Under the new ordinance, the Community Commission for Public Safety and Accountability will have legal powers previously only held by CPD, the Civilian Office of Police Accountability (COPA), and the mayor’s office, such as the ability to set in motion the firing of the CPD superintendent and the hiring of COPA’s chief administrator. The powers given to the new commission, while practically seen nowhere else in the country, are hobbled by the law’s requirement for a City Council majority vote, and the commission’s policies can be vetoed by the mayor unless a two-thirds majority vote overrides it.

According to La Spata and Rosa, the process to come up with a majority vote is unclear and does not specify whether such a vote is needed for the full list of nominees, or whether a majority vote is needed for each and every nominee.
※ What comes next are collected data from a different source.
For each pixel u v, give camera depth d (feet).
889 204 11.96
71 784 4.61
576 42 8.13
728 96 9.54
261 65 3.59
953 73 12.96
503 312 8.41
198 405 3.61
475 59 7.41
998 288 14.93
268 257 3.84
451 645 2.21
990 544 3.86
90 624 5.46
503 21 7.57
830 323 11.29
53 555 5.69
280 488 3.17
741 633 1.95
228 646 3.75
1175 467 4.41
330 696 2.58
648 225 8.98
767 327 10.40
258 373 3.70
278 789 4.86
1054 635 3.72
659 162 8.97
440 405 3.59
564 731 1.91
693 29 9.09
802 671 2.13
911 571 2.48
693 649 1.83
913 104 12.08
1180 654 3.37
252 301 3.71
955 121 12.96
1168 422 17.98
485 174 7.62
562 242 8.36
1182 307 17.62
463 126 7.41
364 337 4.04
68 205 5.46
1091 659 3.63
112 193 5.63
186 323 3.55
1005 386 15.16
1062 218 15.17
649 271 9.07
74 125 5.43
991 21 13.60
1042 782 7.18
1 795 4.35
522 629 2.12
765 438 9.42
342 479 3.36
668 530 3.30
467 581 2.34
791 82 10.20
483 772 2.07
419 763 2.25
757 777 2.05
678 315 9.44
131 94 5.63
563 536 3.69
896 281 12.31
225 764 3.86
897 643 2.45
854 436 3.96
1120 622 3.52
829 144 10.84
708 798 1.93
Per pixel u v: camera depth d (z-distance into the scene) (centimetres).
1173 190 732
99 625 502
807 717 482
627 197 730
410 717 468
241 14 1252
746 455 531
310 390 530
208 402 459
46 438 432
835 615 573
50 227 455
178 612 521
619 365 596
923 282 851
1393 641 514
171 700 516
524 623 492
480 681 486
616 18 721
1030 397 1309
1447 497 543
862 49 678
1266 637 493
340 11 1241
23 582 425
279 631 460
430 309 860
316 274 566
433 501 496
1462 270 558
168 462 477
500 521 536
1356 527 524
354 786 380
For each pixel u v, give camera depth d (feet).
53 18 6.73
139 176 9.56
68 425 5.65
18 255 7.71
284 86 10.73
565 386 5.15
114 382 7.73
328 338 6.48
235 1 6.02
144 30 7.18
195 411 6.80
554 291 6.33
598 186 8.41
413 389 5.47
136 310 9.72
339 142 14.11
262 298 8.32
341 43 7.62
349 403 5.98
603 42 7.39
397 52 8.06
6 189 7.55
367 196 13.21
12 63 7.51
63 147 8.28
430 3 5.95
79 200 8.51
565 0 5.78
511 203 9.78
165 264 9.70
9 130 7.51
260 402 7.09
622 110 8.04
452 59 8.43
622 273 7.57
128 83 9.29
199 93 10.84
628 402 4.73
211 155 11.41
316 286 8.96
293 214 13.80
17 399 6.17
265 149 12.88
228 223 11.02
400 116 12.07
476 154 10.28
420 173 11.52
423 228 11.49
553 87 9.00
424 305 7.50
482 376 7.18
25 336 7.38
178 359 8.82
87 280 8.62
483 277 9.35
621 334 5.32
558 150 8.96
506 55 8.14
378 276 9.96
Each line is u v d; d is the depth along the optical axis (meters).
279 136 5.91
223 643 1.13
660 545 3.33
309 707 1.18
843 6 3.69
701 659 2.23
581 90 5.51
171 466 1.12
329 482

Until the rules committee clarifies the nominee majority-vote process, it will remain difficult to say how long it will take City Council to finalize its votes.

The application window for the interim commission closes on February 4, 2022. Once it closes, the City Council will still need to have a majority vote on its list of 14 nominees before they can send a list to the mayor for her to appoint seven commissioners. 

Frank Chapman has been a key organizer in the efforts to establish civilian control of the police for decades. He said activists are continuing to work with alderpersons to get the commission in place.   

“We want justice, and this is a step in the right direction,” Chapman said. “We’re not going to let the media forget nor the politicians forget. While we understand the delay, we don’t understand forgetting.” 

While the delay may have fueled fears that the City Council had forgotten ECPS, La Spata said that wasn’t the case. “Far from it,” he said. “We are committed to seeing the interim commission and the full commission come forward.”

Chapman said he remains hopeful about City Council’s ability to get the commission up and running, though he stresses that the Chicago public and its police accountability coalitions are willing to escalate.

“Right now, we’re working with the alderpeople and the mayor’s office to get this done,” he said. “We’re not taking an antagonistic approach right now but we’re willing to take action if necessary. But we want to work with them to get done what we all agreed should be done. We shouldn’t be swimming against a tide. 

“All we’re asking for in Chicago is what we’ve always needed; for the [police] to be held accountable for this misconduct that they engage in,” Chapman added. “And we’re not going to back down on that.”